■ **ФРАГМЕНТ ТЕКСТА**
*****
Контрреформация с улыбкой

Почему протестант Гендель в долгу у католических реформаторов

Радости нашей противостоит грех; более того, тот, кто служит греху, не сможет ее даже распробовать; ее враги — гордыня и суетность...

Филиппо Нери (из недатированного письма)

«Святой Филиппо Нери», XIX век

Флорентиец по рождению, большую часть жизни провел в Риме. Священник, основатель конгрегации ораторианцев, мастер проповеди, обращенной ко всем слоям общества, и один из столпов Контрреформации. Канонизирован в 1622 году, известен как «веселый святой» или даже «Божий шут».

«Жили два старца / во святой пустыне, / Бога молили, / душу спасали. <...> Один все плакал, / другой веселился. / Спросят у постника: / “Чего, отче, плачешь?” / Отвечает старец: / “О грехах горюю”. / Спросят веселого: / “О чем ты ликуешь?” Отвечает старец: / — Беса труждаю». У Кузмина это перепев сюжета из древнего патерика, за которым, в свою очередь, совсем уж вечное наблюдение о двух психотипах — плачущий Гераклит, смеющийся Демокрит и так далее. Но именно при взгляде на всевозможных духовных лидеров реформационной и постреформационной эпохи эти самые «постник и веселый» вспоминаются сплошь и рядом.

То, что немецкие протестантские умы бранчливо окрестили в XIX веке Контрреформацией, то, что сейчас принято на более комплементарный лад называть «католической Реформой»,— слишком огромный процесс, социальный, культурный, экономический; с птичьего полета в нем индивидуальная физиогномика еле приметна. Приметно другое: что и католическая церковь, и общество в католических краях в ответ на вызовы Реформации вовсе не заткнуло уши и вовсе не забаррикадировалось анафемами, реакционной цензурой и поленницами инквизиционных костров. Да, у нас действительно там-то и там-то ужас какое безобразие. Да, надо это искоренять. Католицизм конца XVI века от католицизма начала того же столетия отличается не только боевитостью, нервным тонусом и иезуитской энергией, но и, если угодно, социальной ответственностью. Духовенство начинает следить за своим поведением, смыкает и чистит ряды. Многие и многие иерархи, вместо того чтобы красоваться идолами в золотой парче, опекают бедных и больных, открывают школы и без устали инспектируют приходы. Но и масса лаиков — уже не молчащее большинство, о котором еле заботятся; их привечают, с ними работают, их искусно поучают, развлекают, побуждают к общему делу, и в результате многие мирские братства — корпорации людей, совершенно не бросающих свои светские дела и обязанности,— становятся по местам влиятельнее, чем иные монашеские ордены.
*****
■ **ЧТО ТРЕБУЕТСЯ**
Можете воспроизвести отрывок из текста о Контрреформации от «Радости нашей противостоит» до «(из недатированного письма)» без единого изменения?
*****
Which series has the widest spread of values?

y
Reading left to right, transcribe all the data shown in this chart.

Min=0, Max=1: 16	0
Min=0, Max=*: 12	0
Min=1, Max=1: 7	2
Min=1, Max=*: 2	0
*****
■ **РЕШЕНИЕ ЗАДАЧИ**
Радости нашей противостоит грех; более того, тот, кто служит греху, не сможет ее даже распробовать; ее враги — гордыня и суетность...

Филиппо Нери (из недатированного письма)